Maybe your pop tarts will look like that. That is so great, and I applaud your success! But if they don't, then I urge you to embrace the character of your own homemade deliciousness. If the crust falls apart, or the jam comes through, and you even think about feeling any anxiety or stress about the whole thing, repeat after me:

These are going to taste so good.

And oh boy, they will. The nice thing about personality, is that it is what counts.
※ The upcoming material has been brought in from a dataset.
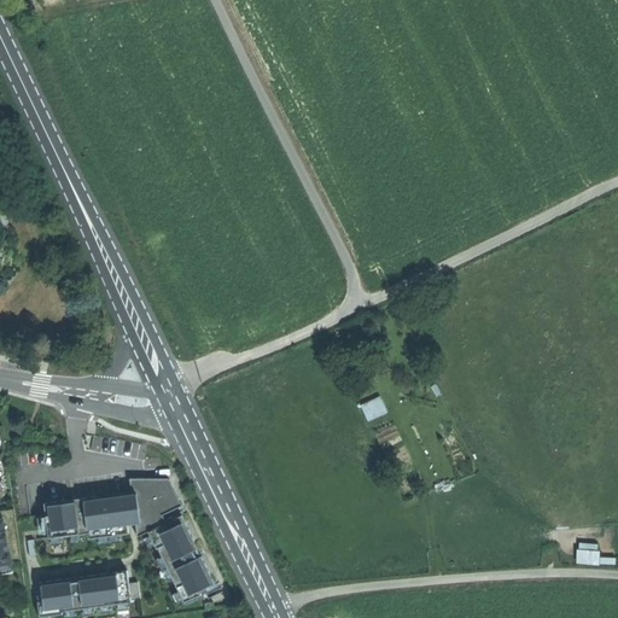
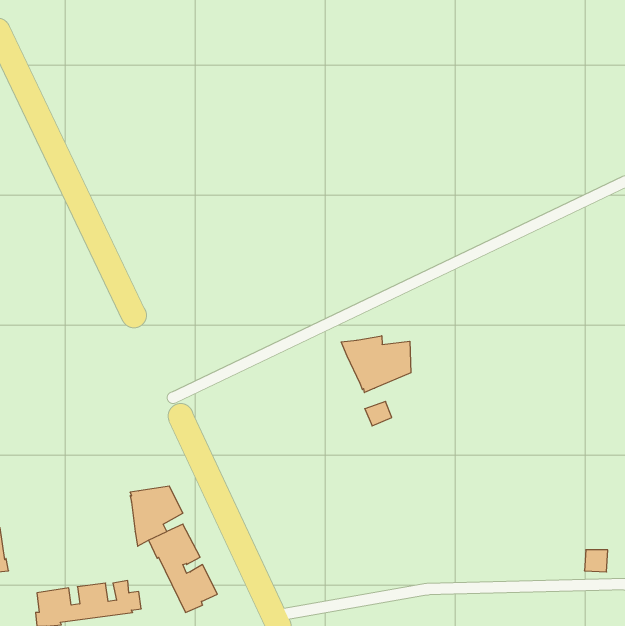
building: none -> [341,336,411,393]
building: [41,494,133,540] -> none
adapted from Bon Appetit, April 2010

2 cups plus 2 tablespoons all purpose flour plus additional for shaping and rolling
1 teaspoon coarse kosher salt
1 teaspoon sugar
2 sticks (1 cup) chilled, unsalted butter, cut into 1/2-inch cubes
10 tablespoons ice water, or more if needed (note: the original recipe calls for 4 tablespoons, but this just didn't even start to do it for me. Start low, but be aware that you might need as many as 10 or 12)
10-12 tablespoons fruit preserves (I used blueberry rhubarb that I made last week, but any will do, and low or no sugar will be best here)
powdered sugar, for dusting

Whisk the flour, salt, and sugar in a bowl. Add the butter, and using your fingertips, rub the butter in until it the whole mixture resembles coarse meal. Add ice water by the tablespoonfuls, tossing with your hands or a fork until the dough starts to stick together. When you pick up a handful and it stays together when you press it, it is ready.
Gather dough into two balls and shape each half into a disk. Wrap in plastic and chill at least an hour.
Line 2 large rimmed baking pans with parchment. If you have limited freezer space, and you cant put two pans in your freezer, you can probably get them all onto one pan, but if you can do the two, it is safer. Working with one disk at a time, roll out the dough on a floured surface to about 13x11 inches. Trim to a 12x10-inch rectangle, and cut into eight 5x3-inch rectangles.
Arrange 4 rectangles, spaced apart, on each sheet. Spoon about 1 tablespoon of jam down the center of each rectangle. Top with a a second rectangle, and gently press together at the edges. Then double seal it with a fork, pressing the edges all around the rectangle. Repeat with the other tarts. Poke each top with a toothpick a few times. Cover with plastic wrap, and freeze tarts on sheets for at least two hours and up to one week.
Position 1 rack in the top third of the oven, and one rack on the lower third. Preheat to 375 degrees. Bake frozen tarts uncovered until golden, reversing sheets after 15 minutes, 25-30 minutes total. Immediately transfer tarts to a rack. Sift powdered sugar lightly over the tarts, and serve warm.


  1. You got to use your sieve!

  2. Your Motherhood Magick continues to amaze me!

  3. "She cast her gaze around the room like she owned it, and she looked like an eagle." So, so true. And I'm really glad you embrace the imperfections of your cooking. Perfect is over-rated.